▸ **What is being asked**: All of the listing should be output exactly, apart from the pictures.

Input data: Begin

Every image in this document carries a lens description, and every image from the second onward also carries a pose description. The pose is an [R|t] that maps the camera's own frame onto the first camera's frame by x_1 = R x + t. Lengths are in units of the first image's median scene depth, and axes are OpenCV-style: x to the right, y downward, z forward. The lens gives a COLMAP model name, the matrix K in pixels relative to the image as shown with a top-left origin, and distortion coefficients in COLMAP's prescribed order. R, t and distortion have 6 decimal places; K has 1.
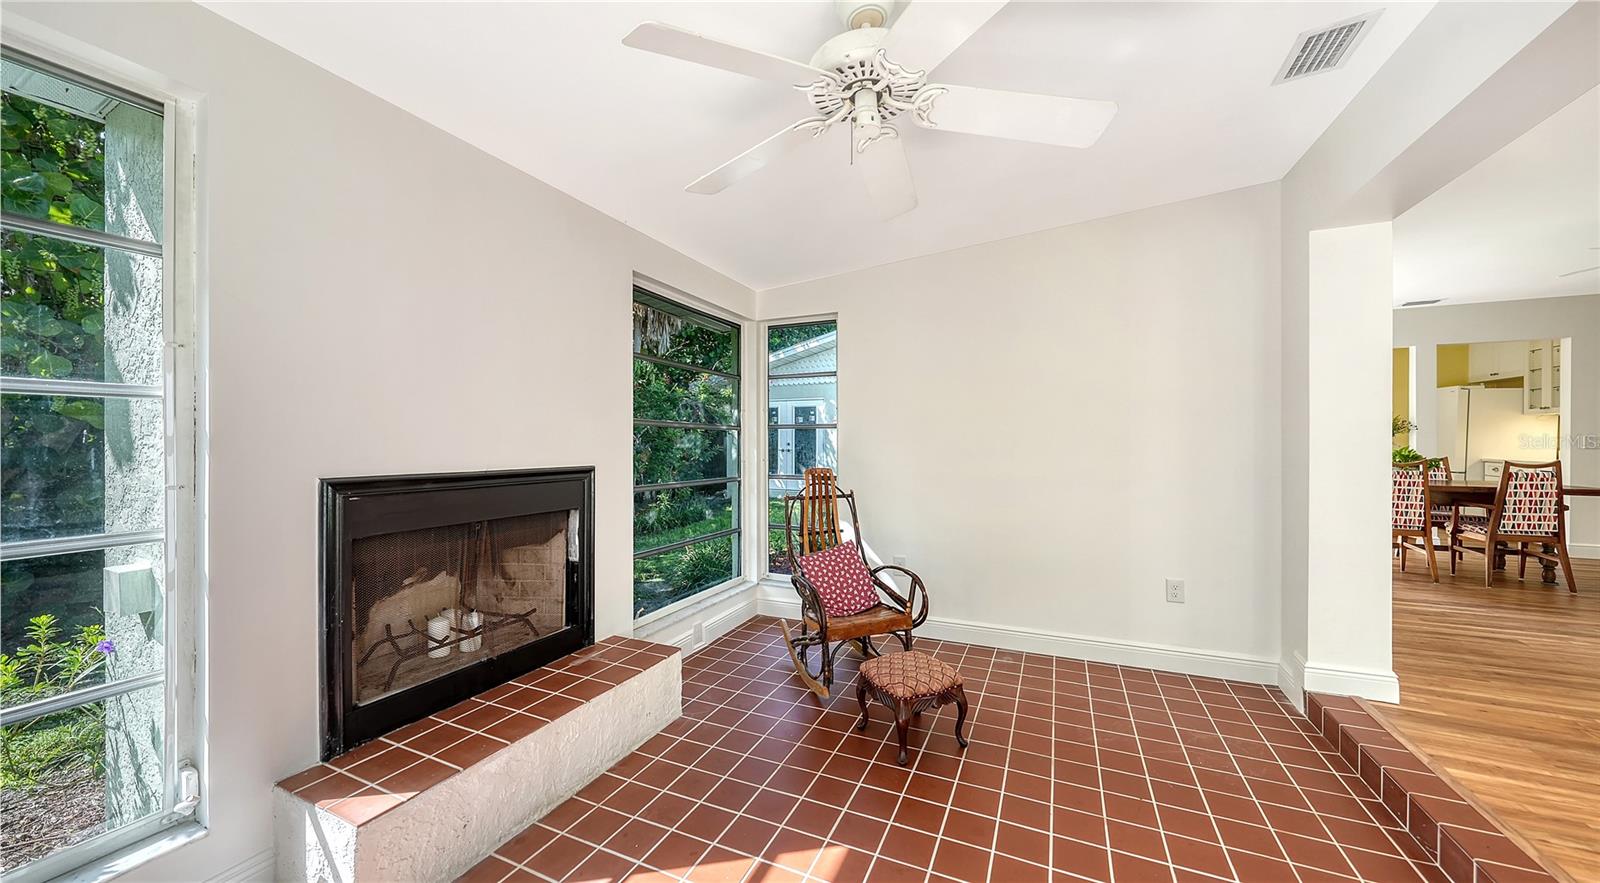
lens RADIAL K [[572.3, 0, 793.2], [0, 572.3, 437.3], [0, 0, 1]] dist [0.000065, 0.000005]
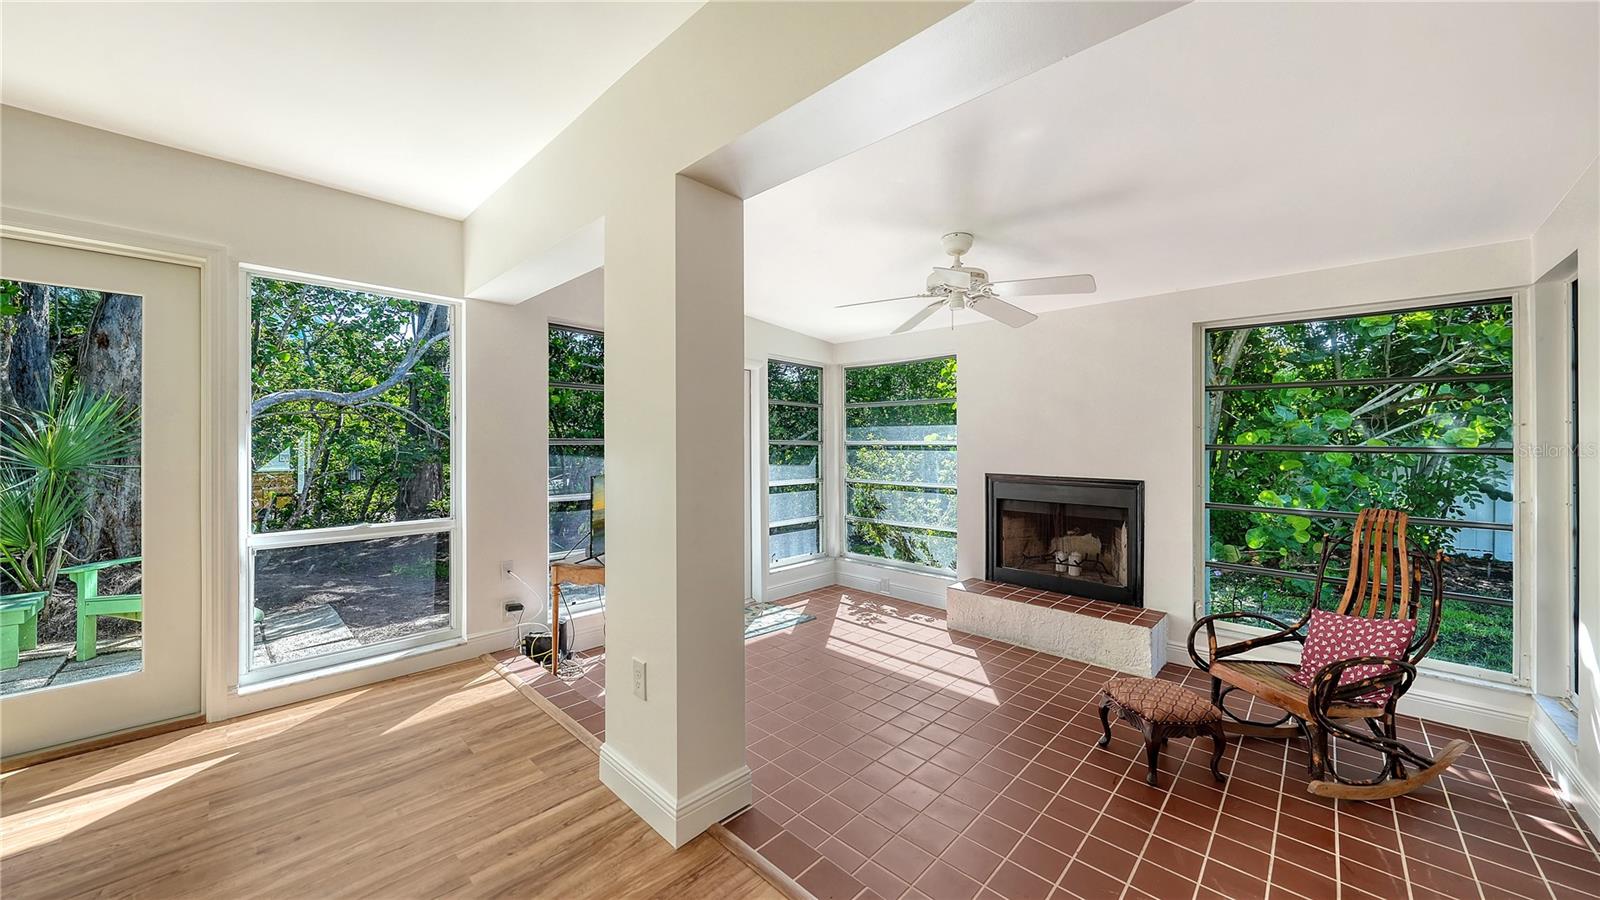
lens RADIAL K [[560.7, 0, 796.8], [0, 560.7, 445.5], [0, 0, 1]] dist [-0.000219, -0.000135]
pose [[-0.317847, 0.002261, -0.948139, 1.382068], [-0.002168, 0.999993, 0.003111, -0.044187], [0.948139, 0.003045, -0.317840, 0.711900]]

Input data: End

▸ **Exercise solution**:
Every image in this document carries a lens description, and every image from the second onward also carries a pose description. The pose is an [R|t] that maps the camera's own frame onto the first camera's frame by x_1 = R x + t. Lengths are in units of the first image's median scene depth, and axes are OpenCV-style: x to the right, y downward, z forward. The lens gives a COLMAP model name, the matrix K in pixels relative to the image as shown with a top-left origin, and distortion coefficients in COLMAP's prescribed order. R, t and distortion have 6 decimal places; K has 1.
lens RADIAL K [[572.3, 0, 793.2], [0, 572.3, 437.3], [0, 0, 1]] dist [0.000065, 0.000005]
lens RADIAL K [[560.7, 0, 796.8], [0, 560.7, 445.5], [0, 0, 1]] dist [-0.000219, -0.000135]
pose [[-0.317847, 0.002261, -0.948139, 1.382068], [-0.002168, 0.999993, 0.003111, -0.044187], [0.948139, 0.003045, -0.317840, 0.711900]]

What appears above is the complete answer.